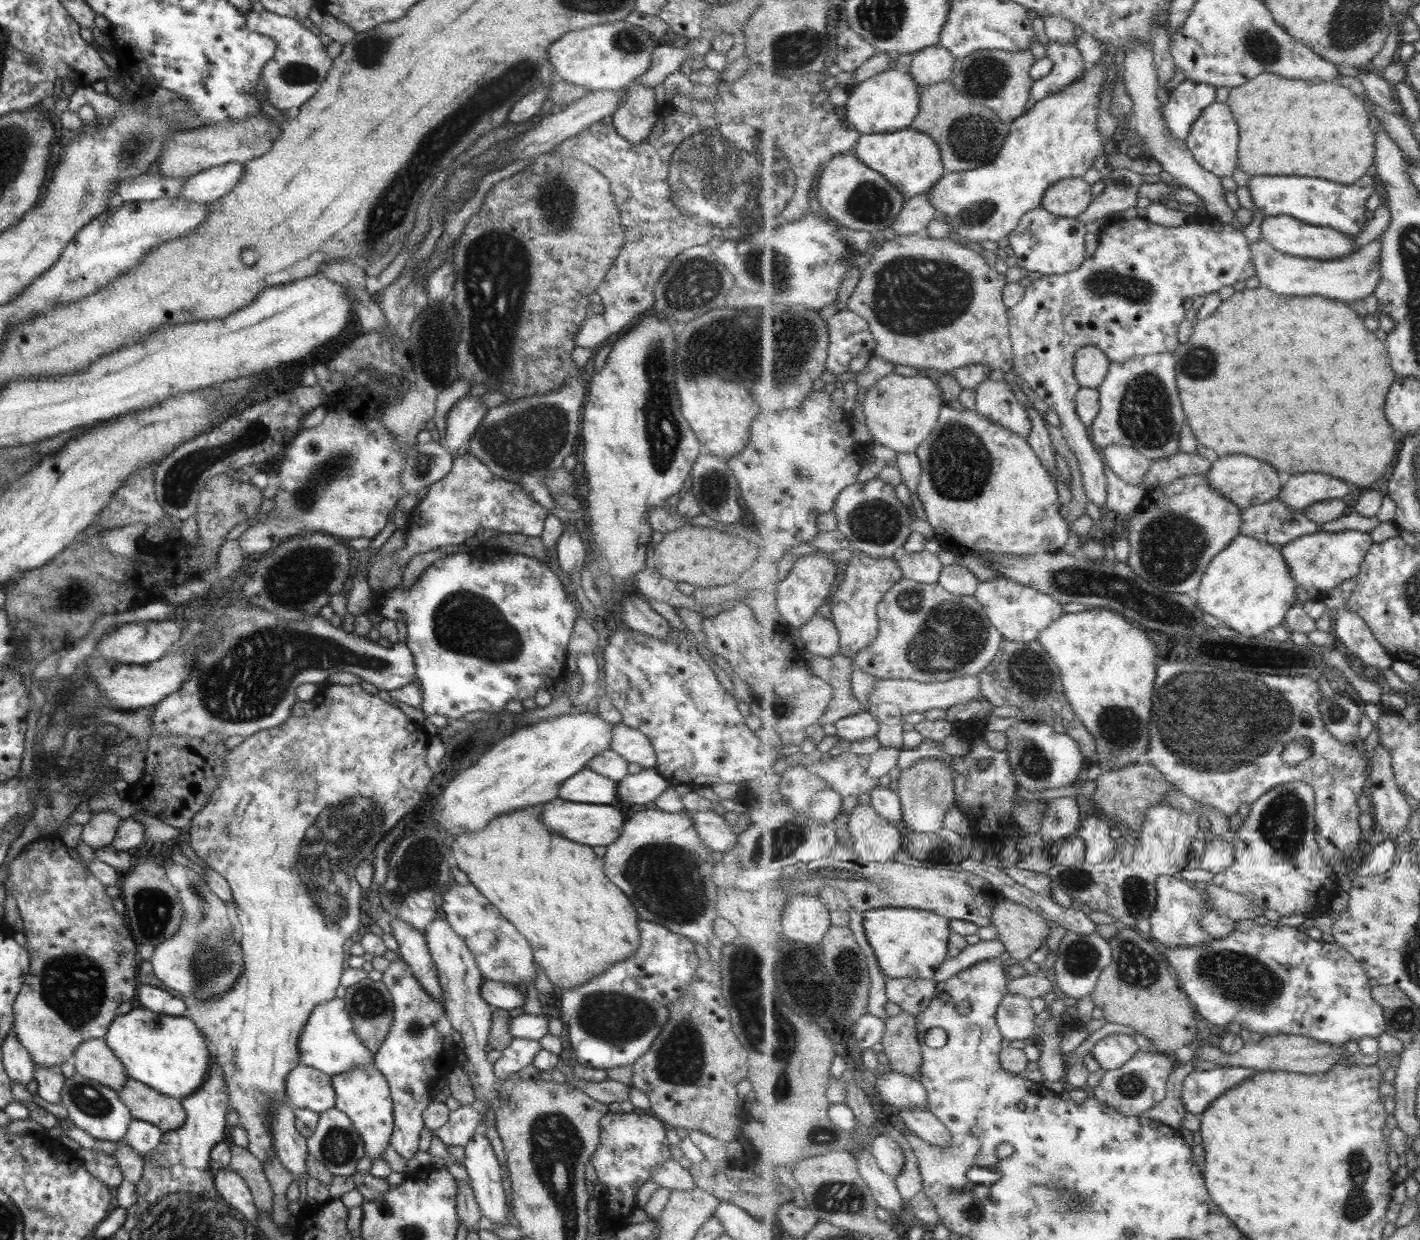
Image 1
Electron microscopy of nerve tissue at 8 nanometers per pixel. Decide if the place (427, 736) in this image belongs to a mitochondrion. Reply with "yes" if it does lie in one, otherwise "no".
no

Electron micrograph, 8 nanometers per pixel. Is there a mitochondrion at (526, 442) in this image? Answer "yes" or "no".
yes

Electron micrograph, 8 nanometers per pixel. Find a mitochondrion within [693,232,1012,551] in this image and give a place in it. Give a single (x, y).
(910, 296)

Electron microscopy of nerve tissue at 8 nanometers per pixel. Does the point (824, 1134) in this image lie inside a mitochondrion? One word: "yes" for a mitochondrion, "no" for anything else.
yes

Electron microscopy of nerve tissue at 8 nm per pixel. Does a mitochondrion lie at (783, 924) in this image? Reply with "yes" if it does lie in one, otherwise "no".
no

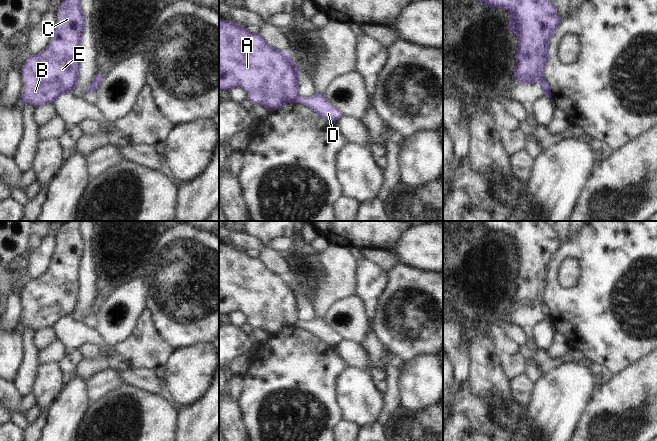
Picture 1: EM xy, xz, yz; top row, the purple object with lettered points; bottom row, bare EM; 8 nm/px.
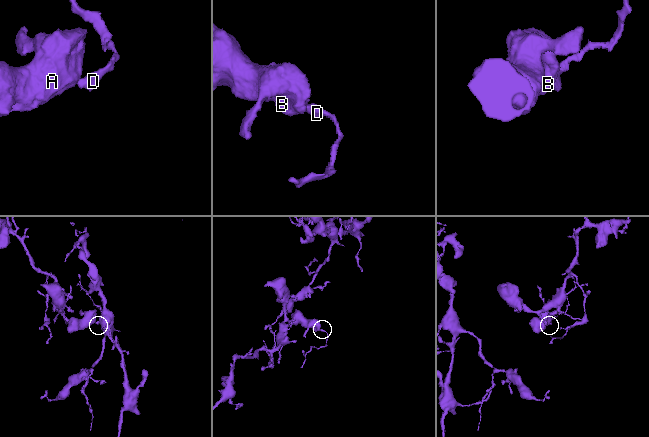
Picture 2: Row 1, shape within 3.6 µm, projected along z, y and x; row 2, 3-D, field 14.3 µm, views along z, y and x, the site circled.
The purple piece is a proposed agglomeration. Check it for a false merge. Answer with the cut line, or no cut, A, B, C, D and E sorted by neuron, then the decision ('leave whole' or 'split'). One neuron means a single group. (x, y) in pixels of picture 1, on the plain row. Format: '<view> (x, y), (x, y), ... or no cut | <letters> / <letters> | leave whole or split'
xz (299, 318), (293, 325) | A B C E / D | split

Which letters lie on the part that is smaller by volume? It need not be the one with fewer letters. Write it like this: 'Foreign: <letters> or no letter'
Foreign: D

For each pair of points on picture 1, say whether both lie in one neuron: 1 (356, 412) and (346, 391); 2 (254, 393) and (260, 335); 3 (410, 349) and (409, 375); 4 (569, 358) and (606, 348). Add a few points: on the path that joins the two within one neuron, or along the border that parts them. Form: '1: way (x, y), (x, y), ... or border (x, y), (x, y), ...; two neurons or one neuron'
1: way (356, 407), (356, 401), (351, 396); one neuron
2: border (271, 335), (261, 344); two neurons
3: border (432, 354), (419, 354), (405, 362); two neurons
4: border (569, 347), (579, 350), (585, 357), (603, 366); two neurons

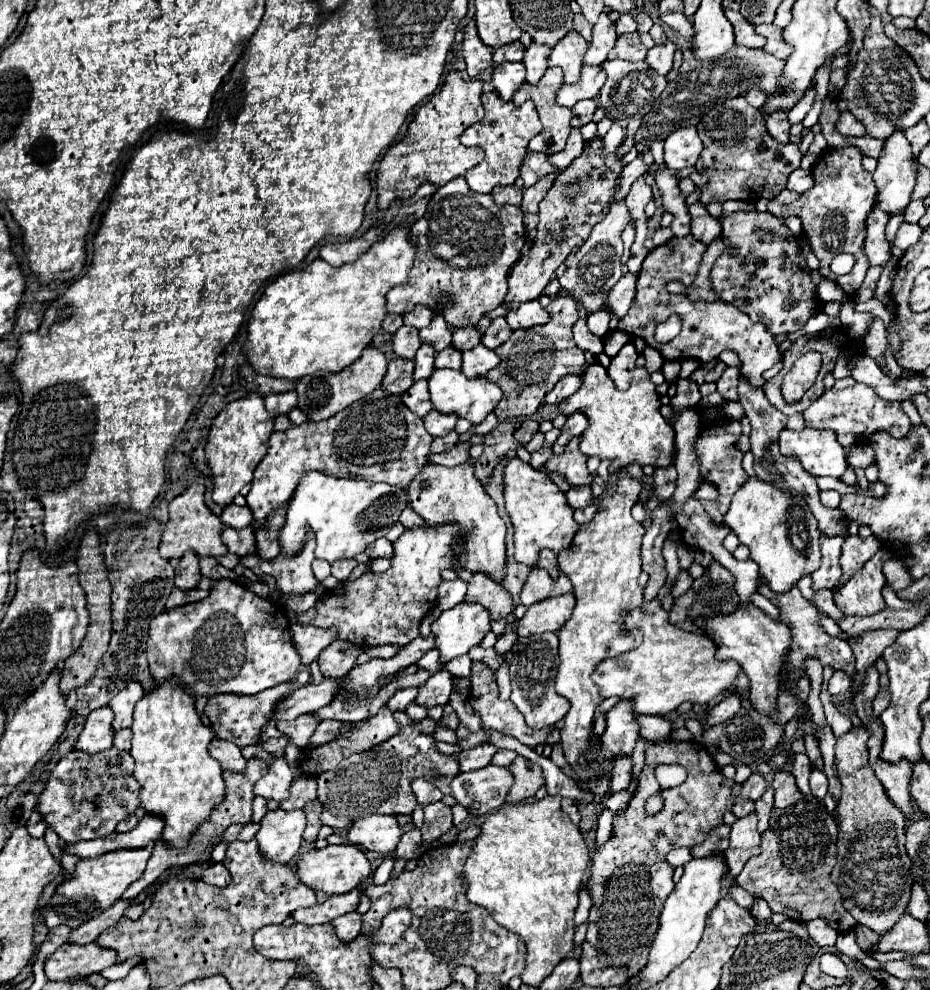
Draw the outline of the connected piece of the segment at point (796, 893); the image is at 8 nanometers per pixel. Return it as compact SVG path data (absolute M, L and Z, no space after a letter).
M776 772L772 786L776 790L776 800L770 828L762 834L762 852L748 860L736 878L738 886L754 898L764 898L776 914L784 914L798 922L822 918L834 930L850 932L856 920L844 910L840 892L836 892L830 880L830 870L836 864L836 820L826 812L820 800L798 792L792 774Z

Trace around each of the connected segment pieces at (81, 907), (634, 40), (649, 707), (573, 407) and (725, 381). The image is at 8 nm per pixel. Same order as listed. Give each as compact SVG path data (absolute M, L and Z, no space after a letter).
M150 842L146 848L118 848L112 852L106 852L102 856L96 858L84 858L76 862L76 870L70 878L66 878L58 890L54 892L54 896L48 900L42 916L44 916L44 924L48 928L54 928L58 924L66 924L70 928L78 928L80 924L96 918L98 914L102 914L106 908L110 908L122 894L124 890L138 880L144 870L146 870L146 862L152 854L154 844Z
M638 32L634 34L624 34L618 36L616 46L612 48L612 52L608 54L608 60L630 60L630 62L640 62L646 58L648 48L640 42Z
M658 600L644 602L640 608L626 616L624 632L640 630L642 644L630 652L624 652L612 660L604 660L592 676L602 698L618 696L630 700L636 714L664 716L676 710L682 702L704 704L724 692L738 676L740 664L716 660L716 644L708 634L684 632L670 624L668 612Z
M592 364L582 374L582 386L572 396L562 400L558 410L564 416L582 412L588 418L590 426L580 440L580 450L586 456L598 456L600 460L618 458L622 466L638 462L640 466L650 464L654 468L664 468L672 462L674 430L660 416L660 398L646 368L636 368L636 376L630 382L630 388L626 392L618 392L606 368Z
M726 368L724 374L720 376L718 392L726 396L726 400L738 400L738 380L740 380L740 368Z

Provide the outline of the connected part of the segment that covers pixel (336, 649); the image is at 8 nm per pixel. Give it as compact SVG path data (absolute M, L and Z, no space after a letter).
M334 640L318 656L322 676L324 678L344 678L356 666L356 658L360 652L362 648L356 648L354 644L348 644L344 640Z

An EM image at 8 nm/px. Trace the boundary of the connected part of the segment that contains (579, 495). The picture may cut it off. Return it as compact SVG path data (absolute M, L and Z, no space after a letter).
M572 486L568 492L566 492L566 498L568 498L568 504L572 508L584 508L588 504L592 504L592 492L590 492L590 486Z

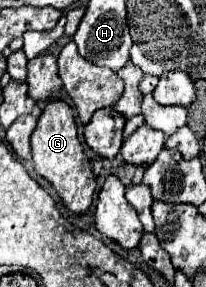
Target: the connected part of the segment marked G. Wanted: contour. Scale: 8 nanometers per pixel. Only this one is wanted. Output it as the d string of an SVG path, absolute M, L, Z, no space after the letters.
--------------------
▸ EXERCISE:
Copy all the entries word for word. Omit any pictures.

▸ TASK SOLUTION:
Image 1
Electron microscopy of nerve tissue at 8 nanometers per pixel. Decide if the place (427, 736) in this image belongs to a mitochondrion. Reply with "yes" if it does lie in one, otherwise "no".
no

Electron micrograph, 8 nanometers per pixel. Is there a mitochondrion at (526, 442) in this image? Answer "yes" or "no".
yes

Electron micrograph, 8 nanometers per pixel. Find a mitochondrion within [693,232,1012,551] in this image and give a place in it. Give a single (x, y).
(910, 296)

Electron microscopy of nerve tissue at 8 nanometers per pixel. Does the point (824, 1134) in this image lie inside a mitochondrion? One word: "yes" for a mitochondrion, "no" for anything else.
yes

Electron microscopy of nerve tissue at 8 nm per pixel. Does a mitochondrion lie at (783, 924) in this image? Reply with "yes" if it does lie in one, otherwise "no".
no

Picture 1: EM xy, xz, yz; top row, the purple object with lettered points; bottom row, bare EM; 8 nm/px.
Picture 2: Row 1, shape within 3.6 µm, projected along z, y and x; row 2, 3-D, field 14.3 µm, views along z, y and x, the site circled.
The purple piece is a proposed agglomeration. Check it for a false merge. Answer with the cut line, or no cut, A, B, C, D and E sorted by neuron, then the decision ('leave whole' or 'split'). One neuron means a single group. (x, y) in pixels of picture 1, on the plain row. Format: '<view> (x, y), (x, y), ... or no cut | <letters> / <letters> | leave whole or split'
xz (299, 318), (293, 325) | A B C E / D | split

Which letters lie on the part that is smaller by volume? It need not be the one with fewer letters. Write it like this: 'Foreign: <letters> or no letter'
Foreign: D

For each pair of points on picture 1, say whether both lie in one neuron: 1 (356, 412) and (346, 391); 2 (254, 393) and (260, 335); 3 (410, 349) and (409, 375); 4 (569, 358) and (606, 348). Add a few points: on the path that joins the two within one neuron, or along the border that parts them. Form: '1: way (x, y), (x, y), ... or border (x, y), (x, y), ...; two neurons or one neuron'
1: way (356, 407), (356, 401), (351, 396); one neuron
2: border (271, 335), (261, 344); two neurons
3: border (432, 354), (419, 354), (405, 362); two neurons
4: border (569, 347), (579, 350), (585, 357), (603, 366); two neurons

Draw the outline of the connected piece of the segment at point (796, 893); the image is at 8 nanometers per pixel. Return it as compact SVG path data (absolute M, L and Z, no space after a letter).
M776 772L772 786L776 790L776 800L770 828L762 834L762 852L748 860L736 878L738 886L754 898L764 898L776 914L784 914L798 922L822 918L834 930L850 932L856 920L844 910L840 892L836 892L830 880L830 870L836 864L836 820L826 812L820 800L798 792L792 774Z

Trace around each of the connected segment pieces at (81, 907), (634, 40), (649, 707), (573, 407) and (725, 381). The image is at 8 nm per pixel. Same order as listed. Give each as compact SVG path data (absolute M, L and Z, no space after a letter).
M150 842L146 848L118 848L112 852L106 852L102 856L96 858L84 858L76 862L76 870L70 878L66 878L58 890L54 892L54 896L48 900L42 916L44 916L44 924L48 928L54 928L58 924L66 924L70 928L78 928L80 924L96 918L98 914L102 914L106 908L110 908L122 894L124 890L138 880L144 870L146 870L146 862L152 854L154 844Z
M638 32L634 34L624 34L618 36L616 46L612 48L612 52L608 54L608 60L630 60L630 62L640 62L646 58L648 48L640 42Z
M658 600L644 602L640 608L626 616L624 632L640 630L642 644L630 652L624 652L612 660L604 660L592 676L602 698L618 696L630 700L636 714L664 716L676 710L682 702L704 704L724 692L738 676L740 664L716 660L716 644L708 634L684 632L670 624L668 612Z
M592 364L582 374L582 386L572 396L562 400L558 410L564 416L582 412L588 418L590 426L580 440L580 450L586 456L598 456L600 460L618 458L622 466L638 462L640 466L650 464L654 468L664 468L672 462L674 430L660 416L660 398L646 368L636 368L636 376L630 382L630 388L626 392L618 392L606 368Z
M726 368L724 374L720 376L718 392L726 396L726 400L738 400L738 380L740 380L740 368Z

Provide the outline of the connected part of the segment that covers pixel (336, 649); the image is at 8 nm per pixel. Give it as compact SVG path data (absolute M, L and Z, no space after a letter).
M334 640L318 656L322 676L324 678L344 678L356 666L356 658L360 652L362 648L356 648L354 644L348 644L344 640Z

An EM image at 8 nm/px. Trace the boundary of the connected part of the segment that contains (579, 495). The picture may cut it off. Return it as compact SVG path data (absolute M, L and Z, no space after a letter).
M572 486L568 492L566 492L566 498L568 498L568 504L572 508L584 508L588 504L592 504L592 492L590 492L590 486Z

Target: the connected part of the segment marked G. Wanted: contour. Scale: 8 nanometers per pixel. Only this one is wanted. Output it as the d string of an SVG path, absolute M, L, Z, no space after the letters.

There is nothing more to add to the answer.